大葉は畳を見詰めたまま、羽理が自分と同じ気持ちで足並みをそろえてくれたことにじーんとしたのだけれど。
「もぉ、うーちゃん、そういうことはお菓子を置いてから言うものよ?」
クスクスと乃子が笑う声がして、大葉はうつむいたまま(え?)と思った。
「だってぇ……大葉がいきなり大事な話、切り出すんだもん!」
羽理としては、手にしたばかりの月たまをどうしていいか迷ったらしい。
「そういう締まらんところがりっちゃんらしゅうてええの」
ガハハと豪快な笑い声とともに、「そもそもわしゃあ乃子を孕ませた相手から何の挨拶も貰ぉちょらん身じゃけん」と吐息を落とした初が、「こうやってわざわざ挨拶に来てくれたっちゅうだけでわしは大賛成なんじゃが。乃子はどうかいの?」と娘を見詰めた。
「私も……反対する理由はないです」
乃子の言葉に、「じゃあ」と顔を上げた大葉だったのだけれど。
すぐさま「ただ……」と続けられて、にわかに緊張で身体を固くした。
「ただ……絶対にこの子を裏切らないと約束して下さい。散々期待させて捨てるのだけは絶対に無しです。
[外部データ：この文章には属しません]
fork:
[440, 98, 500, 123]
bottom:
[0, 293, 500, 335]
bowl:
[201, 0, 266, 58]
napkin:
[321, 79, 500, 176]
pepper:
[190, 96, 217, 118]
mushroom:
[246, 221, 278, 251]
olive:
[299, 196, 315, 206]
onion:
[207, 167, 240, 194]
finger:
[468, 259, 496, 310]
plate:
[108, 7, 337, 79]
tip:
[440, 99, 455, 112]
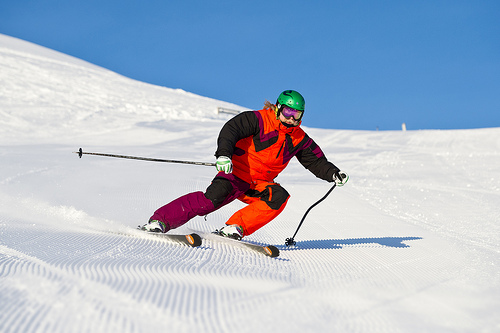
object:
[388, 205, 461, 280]
snow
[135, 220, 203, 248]
ski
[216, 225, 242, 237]
foot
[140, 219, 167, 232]
foot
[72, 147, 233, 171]
pole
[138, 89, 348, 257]
man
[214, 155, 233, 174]
right hand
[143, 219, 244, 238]
shoes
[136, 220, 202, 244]
ski boots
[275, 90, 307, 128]
head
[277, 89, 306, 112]
helmet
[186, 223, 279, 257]
left ski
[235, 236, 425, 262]
shadow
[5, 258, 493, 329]
snow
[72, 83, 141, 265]
outside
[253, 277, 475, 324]
outside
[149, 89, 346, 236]
suit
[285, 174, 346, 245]
pole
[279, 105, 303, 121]
goggles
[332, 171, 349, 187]
hand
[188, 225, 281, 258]
skis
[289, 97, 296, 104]
green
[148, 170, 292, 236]
pants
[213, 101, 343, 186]
ski jacket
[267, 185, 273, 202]
ski pants/zipper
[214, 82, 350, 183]
upper torso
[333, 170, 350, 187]
gloves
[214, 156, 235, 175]
gloves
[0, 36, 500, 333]
ski slope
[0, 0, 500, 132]
sky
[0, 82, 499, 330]
slope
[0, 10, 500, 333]
photo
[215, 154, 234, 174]
hand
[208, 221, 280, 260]
ski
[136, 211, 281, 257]
pair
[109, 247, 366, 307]
ground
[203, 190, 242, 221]
zipper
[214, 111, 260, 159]
sleeves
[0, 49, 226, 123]
hill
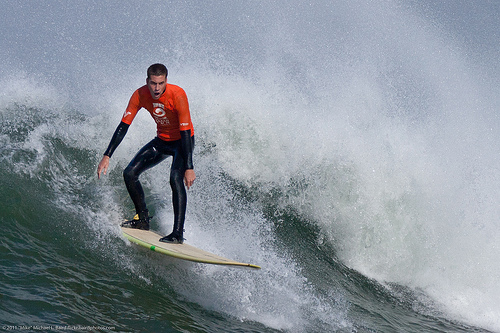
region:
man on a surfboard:
[93, 46, 268, 282]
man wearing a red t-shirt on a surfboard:
[80, 46, 242, 256]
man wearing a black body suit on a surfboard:
[86, 42, 257, 279]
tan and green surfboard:
[96, 210, 276, 285]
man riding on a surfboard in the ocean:
[92, 50, 274, 286]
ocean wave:
[242, 47, 454, 323]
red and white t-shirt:
[125, 89, 209, 154]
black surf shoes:
[114, 214, 196, 254]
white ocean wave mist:
[235, 31, 396, 252]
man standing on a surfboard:
[87, 46, 262, 288]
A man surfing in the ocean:
[100, 57, 275, 289]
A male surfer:
[95, 44, 267, 283]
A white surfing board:
[107, 196, 264, 295]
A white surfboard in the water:
[103, 204, 273, 289]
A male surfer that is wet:
[89, 58, 236, 245]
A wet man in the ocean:
[101, 59, 219, 251]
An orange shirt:
[121, 77, 204, 149]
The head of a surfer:
[140, 59, 171, 99]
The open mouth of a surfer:
[149, 88, 161, 101]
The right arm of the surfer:
[92, 89, 145, 176]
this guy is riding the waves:
[32, 29, 407, 291]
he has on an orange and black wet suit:
[99, 81, 212, 236]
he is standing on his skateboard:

もし……そんなことをなさったら、私は地の底まで貴方を追い掛けて息の根を止めますから」
乃子の真剣なまなざしに、大葉は「お約束します」と答えて、再度深々と頭を下げる。
そんな大葉の横で、猫神様を真っ白にしたみたいな毛皮が、「おめでとう」と祝福するみたいにニャニャーンと鳴いた。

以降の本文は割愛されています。